## INSTRUCCIONES
- A) Según el texto sobre Marruecos, ¿a quién le corresponde garantizar que la actividad empresarial privada beneficie la eutaxia estatal?
- B) Escribe una continuación del texto sobre Marruecos que empiece justo después de su última oración.

España contra España, o el coste político de hacer negocios en Marruecos

19/12/2025

Parece ser que, tal y como indican algunas encuestas, los españoles cada vez perciben más a Marruecos como un peligro. Seguramente por ello en los últimos años se han generalizado las críticas –justificadas– a las maniobras de Marruecos en distintos frentes contra España: presión migratoria, disputas territoriales, instrumentalización de acuerdos económicos o uso estratégico de su posición geográfica. Sin embargo, hay un aspecto menos tratado y, quizá por ello, más incómodo: el papel que desempeñan determinadas empresas españolas en la consolidación de esa asimetría, cuando hacen negocio en Marruecos aun a costa de perjudicar directa o indirectamente, intencionalmente o no, a la propia España.

Ahora bien, y conviene aclararlo desde el inicio, lo que vamos a desarrollar ahora no es un intento de reprochar que las empresas busquen beneficio. Esa es su lógica específica y nadie sensato lo discute. Si las empresas no buscan siempre el máximo beneficio no harían lo propio de su condición institucional. El problema surge cuando ese beneficio se obtiene mediante prácticas que falsean el mercado, debilitan sectores estratégicos españoles o aprovechan la pasividad del Estado para operar contra la base productiva nacional. En ese punto, la cuestión deja de ser empresarial y se convierte en política en sentido estricto, cuando no en geopolítica. Y es que una de las confusiones más habituales en este debate consiste en exigir a las empresas comportamientos «patrióticos». Ese planteamiento, a nuestro juicio, es erróneo si no se plantea bien. ¿Por qué? Porque entendemos que las empresas –nos referimos a las empresas del sector privado, no del público– no están diseñadas para garantizar la eutaxia del Estado, sino su propia supervivencia y rentabilidad. De modo que han de ser las instituciones gubernamentales y estatales las que garanticen que la actividad empresarial privada beneficie, en la medida de lo posible, la eutaxia estatal. Así pues, el error no es que actúen conforme a esa lógica, sino que el Estado no articule mecanismos para alinear el interés privado con el interés nacional.

## DATOS REGISTRADOS

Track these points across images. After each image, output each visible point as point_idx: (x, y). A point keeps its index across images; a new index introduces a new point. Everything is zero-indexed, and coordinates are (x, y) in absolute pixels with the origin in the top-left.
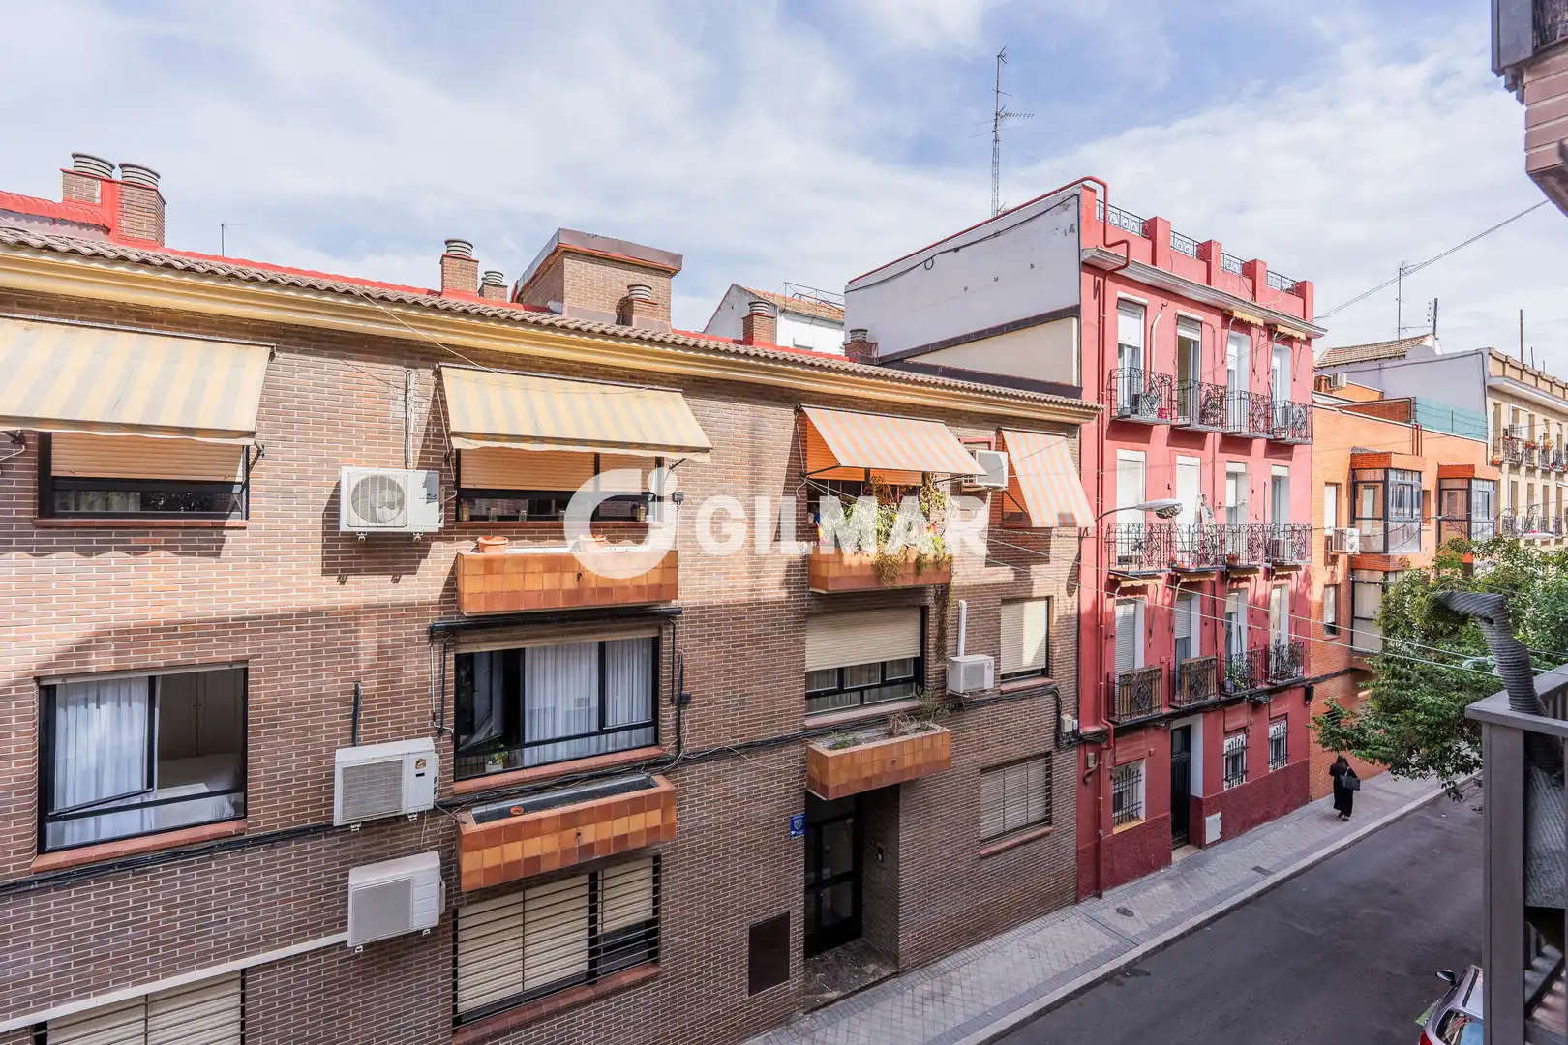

## RESULTADOS POR TAREA
- A) A las instituciones gubernamentales y estatales.

- B)
Cuando esa alineación falla, el mercado –ese ente que parece perfecto en las ensoñaciones liberales y un monstruo en las pesadillas anticapitalistas– no corrige nada, porque simplemente lo que ocurre es que se desplaza la actividad empresarial, la inversión y la capacidad productiva hacia donde encuentra menos resistencia. Marruecos lo ha entendido perfectamente. España, en cambio, parece seguir instalada en una concepción ingenua del libre comercio, como si los intercambios económicos se produjeran en un vacío político.

Uno de los fenómenos más graves de esto que comentamos –y menos visibilizados– es el fraude de origen, especialmente en el sector agroalimentario. Porque, de nuevo, el problema no está en importar productos marroquíes, lo cual es legal, sino en venderlos como españoles, falseando el etiquetado o la documentación de trazabilidad. Son muchos, aunque informados con gran opacidad, los expedientes administrativos por reetiquetado de productos procedentes de Marruecos vendidos como españoles, particularmente en provincias como Almería. Estos casos no son rumores ni anécdotas, sino que está publicado en prensa –con gran opacidad como decimos, ya que se dice el pecado pero no los pecadores– y han dado lugar a actuaciones oficiales. El daño aquí es múltiple. Porque se engaña al consumidor, se hunden los precios en España y se perjudica a los agricultores españoles que sí cumplen las normas. Además, se degrada la propia «marca España», convertida en una simple etiqueta comercial sin respaldo real. Cuando el origen deja de ser fiable, el mercado deja de ser transparente y la competencia se vuelve destructiva.

Este problema se agrava cuando entra en juego el Sáhara Occidental, territorio ocupado por los marroquíes. La jurisprudencia europea ha sido clara al respecto: el territorio saharaui no forma parte de Marruecos y, siendo ya grave que Marruecos explote un territorio que es suyo por ocupación, se indicó en sentencia que su origen debe indicarse de manera diferenciada en el etiquetado para no inducir a error al consumidor. Sin embargo, existen intentos recurrentes, apoyados por la misma Comisión Europea –cada día más autoritaria– de diluir esa distinción mediante fórmulas administrativas ambiguas. El resultado es el mismo: ventaja ilegítima y mercado falseado. Pero aquí España debería mantener una posición firme, no por razones ideológicas, sino por una razón elemental de política económica: sin claridad de origen no hay manera de controlar el mercado regional de modo que no se perjudique a la economía española, como sucede.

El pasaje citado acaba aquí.